# Pickled eggs - how long?



## hoggie

Does anyone know how long pickled eggs last please? We have masses of both hen and duck eggs at the moment and I have been threatening to make pickled eggs for about three years now. But every year I leave it too late thinking that doing them laterin the summer would be better - and miss the chance.

So I am thinking do them now, but am not sure how long they would last - any ideas anyone?

TIA

hoggie


----------



## blooba

STORAGE TIME Pickled eggs should be sealed and stored under refrigerated conditions for no longer than 4 to 6 months. It is not recommended that pickled eggs be stored at room temperature for any period of time. From http://www.ncegg.org/Recipes/PickledEggs/tabid/127/Default.aspx


----------



## judylou

Agree only shorten the storage time to 3 months. 

See http://www.uga.edu/nchfp/how/can_06/pickled_eggs.html for the guidelines and several recipes.


----------



## hoggie

Only 3 months - so doing them in the summer they won't even last until Christmas? 

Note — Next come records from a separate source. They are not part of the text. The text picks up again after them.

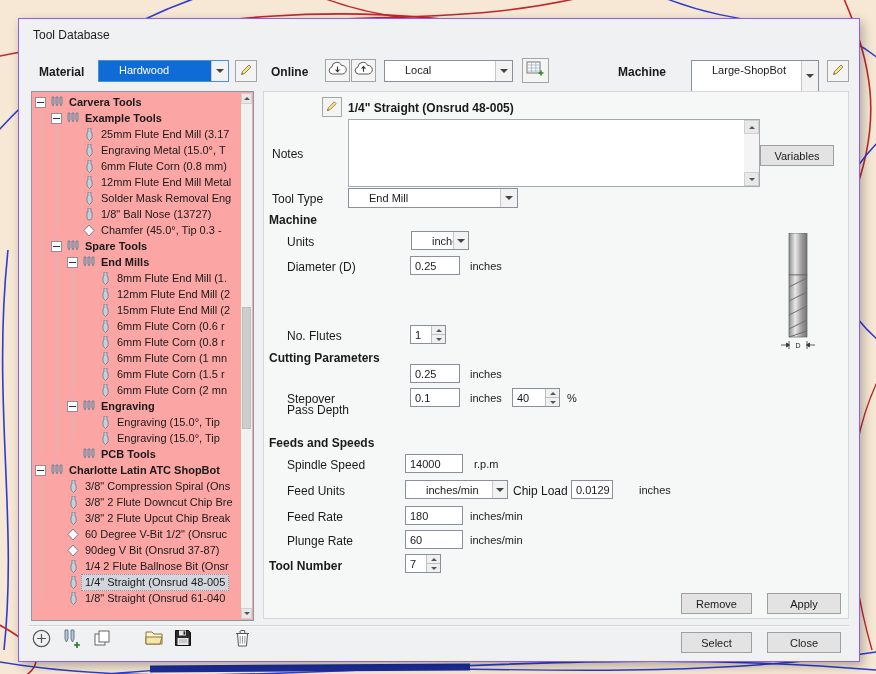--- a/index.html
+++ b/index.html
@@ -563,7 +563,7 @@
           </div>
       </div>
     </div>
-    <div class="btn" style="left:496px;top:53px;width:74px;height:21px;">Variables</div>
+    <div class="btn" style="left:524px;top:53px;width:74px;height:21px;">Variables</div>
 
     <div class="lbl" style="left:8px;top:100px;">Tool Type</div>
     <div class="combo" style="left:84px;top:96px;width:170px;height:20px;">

Why do they have to stay in teh fridge? Over here we often see a jar of pickled eggs on the counter in teh chip shop or sometimes even in the pub? Surely if they are pickled that is going to stop any bugs?

hoggie


----------



## judylou

Commercially pickled eggs are irradiated during the processing which supposedly can make them safe for non-fridge use for longer periods. But few of us have any way to irradiate foods at home.  And in many cases the jars you see sitting out are made with 15-20% vinegar rather than the 5% vinegar we home canners have access to. The article linked above provides much of the details.


----------